XXXVIII

Clara Barton’s dress was so simple that no one tried to follow her fashion. Alice Hubbard.

For personal adornment Clara Barton cared little, choosing green dresses in her youth; and ornaments of bright red, for cheer, in her older years. Corra Bacon-Foster, Author.

Dress changes manners. Voltaire.

Eat to please thyself, but dress to please others. Franklin.

Ridiculous modes, invented by ignorance, and adopted by folly.

Smollett.

To live to dress well indicates a fool. Dr. A. E. Winship.

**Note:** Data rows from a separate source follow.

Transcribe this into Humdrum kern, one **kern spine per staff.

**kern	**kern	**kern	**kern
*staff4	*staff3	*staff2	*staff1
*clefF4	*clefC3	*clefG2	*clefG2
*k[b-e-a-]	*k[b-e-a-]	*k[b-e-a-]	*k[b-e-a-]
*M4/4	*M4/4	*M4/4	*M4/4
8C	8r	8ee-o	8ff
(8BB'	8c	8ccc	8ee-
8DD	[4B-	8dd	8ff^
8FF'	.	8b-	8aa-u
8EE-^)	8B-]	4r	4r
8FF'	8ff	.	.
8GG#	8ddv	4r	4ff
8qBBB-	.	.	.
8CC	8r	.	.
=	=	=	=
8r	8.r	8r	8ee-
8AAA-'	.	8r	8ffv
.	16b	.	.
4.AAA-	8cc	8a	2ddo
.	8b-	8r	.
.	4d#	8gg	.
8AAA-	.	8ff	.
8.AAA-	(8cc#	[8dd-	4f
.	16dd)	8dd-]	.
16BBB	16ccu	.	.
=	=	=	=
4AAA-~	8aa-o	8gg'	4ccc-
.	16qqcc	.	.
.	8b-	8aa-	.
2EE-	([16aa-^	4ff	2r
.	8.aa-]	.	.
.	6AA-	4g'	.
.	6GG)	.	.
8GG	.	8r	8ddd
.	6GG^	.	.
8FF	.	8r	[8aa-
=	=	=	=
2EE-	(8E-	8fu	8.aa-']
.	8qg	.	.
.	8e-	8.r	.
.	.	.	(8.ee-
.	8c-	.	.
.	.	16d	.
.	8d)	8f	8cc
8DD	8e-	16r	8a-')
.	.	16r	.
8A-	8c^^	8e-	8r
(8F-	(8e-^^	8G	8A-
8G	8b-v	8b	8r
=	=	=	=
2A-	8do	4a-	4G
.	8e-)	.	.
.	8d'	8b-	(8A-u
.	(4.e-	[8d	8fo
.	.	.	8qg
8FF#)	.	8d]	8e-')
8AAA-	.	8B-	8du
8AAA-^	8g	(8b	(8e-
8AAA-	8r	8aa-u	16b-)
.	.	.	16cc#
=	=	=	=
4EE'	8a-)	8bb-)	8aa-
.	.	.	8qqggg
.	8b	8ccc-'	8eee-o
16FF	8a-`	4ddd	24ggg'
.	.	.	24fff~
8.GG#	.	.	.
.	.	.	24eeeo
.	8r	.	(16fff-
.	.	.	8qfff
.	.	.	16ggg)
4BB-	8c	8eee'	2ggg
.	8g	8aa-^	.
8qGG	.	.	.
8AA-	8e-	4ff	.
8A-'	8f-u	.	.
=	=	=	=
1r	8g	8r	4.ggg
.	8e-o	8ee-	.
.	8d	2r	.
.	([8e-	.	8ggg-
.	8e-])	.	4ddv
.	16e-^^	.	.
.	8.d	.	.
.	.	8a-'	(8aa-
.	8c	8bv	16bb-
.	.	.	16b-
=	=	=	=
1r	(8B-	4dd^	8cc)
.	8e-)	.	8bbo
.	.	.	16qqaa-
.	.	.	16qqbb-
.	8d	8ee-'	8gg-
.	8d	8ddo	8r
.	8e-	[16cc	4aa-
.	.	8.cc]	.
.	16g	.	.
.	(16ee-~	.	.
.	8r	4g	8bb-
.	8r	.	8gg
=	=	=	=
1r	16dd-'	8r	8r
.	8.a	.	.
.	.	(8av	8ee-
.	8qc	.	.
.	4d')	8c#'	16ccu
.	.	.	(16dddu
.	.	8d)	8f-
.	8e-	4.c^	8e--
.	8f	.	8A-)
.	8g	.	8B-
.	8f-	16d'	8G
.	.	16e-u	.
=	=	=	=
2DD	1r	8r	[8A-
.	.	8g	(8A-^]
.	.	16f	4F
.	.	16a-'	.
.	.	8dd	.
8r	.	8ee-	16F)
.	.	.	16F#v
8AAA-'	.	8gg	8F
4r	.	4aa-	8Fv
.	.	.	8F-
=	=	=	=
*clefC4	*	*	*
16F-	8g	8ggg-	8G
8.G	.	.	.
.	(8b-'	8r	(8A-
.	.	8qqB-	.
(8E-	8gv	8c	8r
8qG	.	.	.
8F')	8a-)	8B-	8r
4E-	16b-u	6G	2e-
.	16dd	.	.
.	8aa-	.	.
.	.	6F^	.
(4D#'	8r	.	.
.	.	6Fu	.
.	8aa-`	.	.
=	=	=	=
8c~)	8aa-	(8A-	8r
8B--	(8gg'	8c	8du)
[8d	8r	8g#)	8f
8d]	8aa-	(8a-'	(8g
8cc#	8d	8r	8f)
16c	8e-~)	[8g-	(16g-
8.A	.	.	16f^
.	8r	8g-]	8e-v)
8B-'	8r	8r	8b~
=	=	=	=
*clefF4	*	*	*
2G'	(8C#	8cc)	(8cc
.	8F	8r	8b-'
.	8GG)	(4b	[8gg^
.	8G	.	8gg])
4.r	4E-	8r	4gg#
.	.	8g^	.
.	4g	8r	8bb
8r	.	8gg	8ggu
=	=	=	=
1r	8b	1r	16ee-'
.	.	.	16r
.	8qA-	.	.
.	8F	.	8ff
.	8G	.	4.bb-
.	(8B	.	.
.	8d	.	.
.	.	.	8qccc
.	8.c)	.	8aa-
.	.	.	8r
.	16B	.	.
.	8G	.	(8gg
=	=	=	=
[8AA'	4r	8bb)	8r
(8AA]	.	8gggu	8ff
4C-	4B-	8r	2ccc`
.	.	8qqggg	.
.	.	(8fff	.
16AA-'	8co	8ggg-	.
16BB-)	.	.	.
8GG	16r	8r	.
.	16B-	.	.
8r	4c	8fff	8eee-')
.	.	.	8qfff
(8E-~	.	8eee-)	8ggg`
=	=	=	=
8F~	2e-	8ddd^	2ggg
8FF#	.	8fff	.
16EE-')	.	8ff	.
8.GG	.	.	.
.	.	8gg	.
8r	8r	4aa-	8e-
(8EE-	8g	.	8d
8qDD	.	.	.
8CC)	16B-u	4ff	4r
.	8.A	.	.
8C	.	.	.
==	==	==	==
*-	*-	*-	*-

The plainer the dress with greater luster does beauty appear.

Lord Fairfax.

Beauty, like truth, never is so glorious as when it goes plainest.

Sterne.

Those who think that, in order to dress well, it is necessary to dress extravagantly, make a great mistake. Nothing so well becomes feminine beauty as simplicity. George D. Prentice.

A plain, genteel dress is more admired and obtains more credit than lace and embroidery, in the eyes of the judicious and sensible.

George Washington.

Elizabeth, who died the happy owner of 3,000 dresses, issued a solemn proclamation against extravagance in dress.

George William Curtis.

loveliness

Needs not foreign aid of ornament,

But is, when unadorned, adorned most.

Thomson—Autumn.

We sacrifice to dress till household joys and comforts cease. Dress drains our cellar dry and keeps our larder lean. Cowper.

The dress that shows taste and sentiment is elevating to the home, and is one of the most feminine means of beautifying the world.

Miss Oakey.

A lady of genius will give a genteel air to her whole dress by a well fancied suit of knots, as a judicious writer gives to a whole sentence by a single expression. Gay.

A rich dress is not worth a straw to one who has a poor mind.

Az Zubaidi.

’Tis the mind that makes the body rich. Shakespeare.

I wear what I want to. Clara Barton.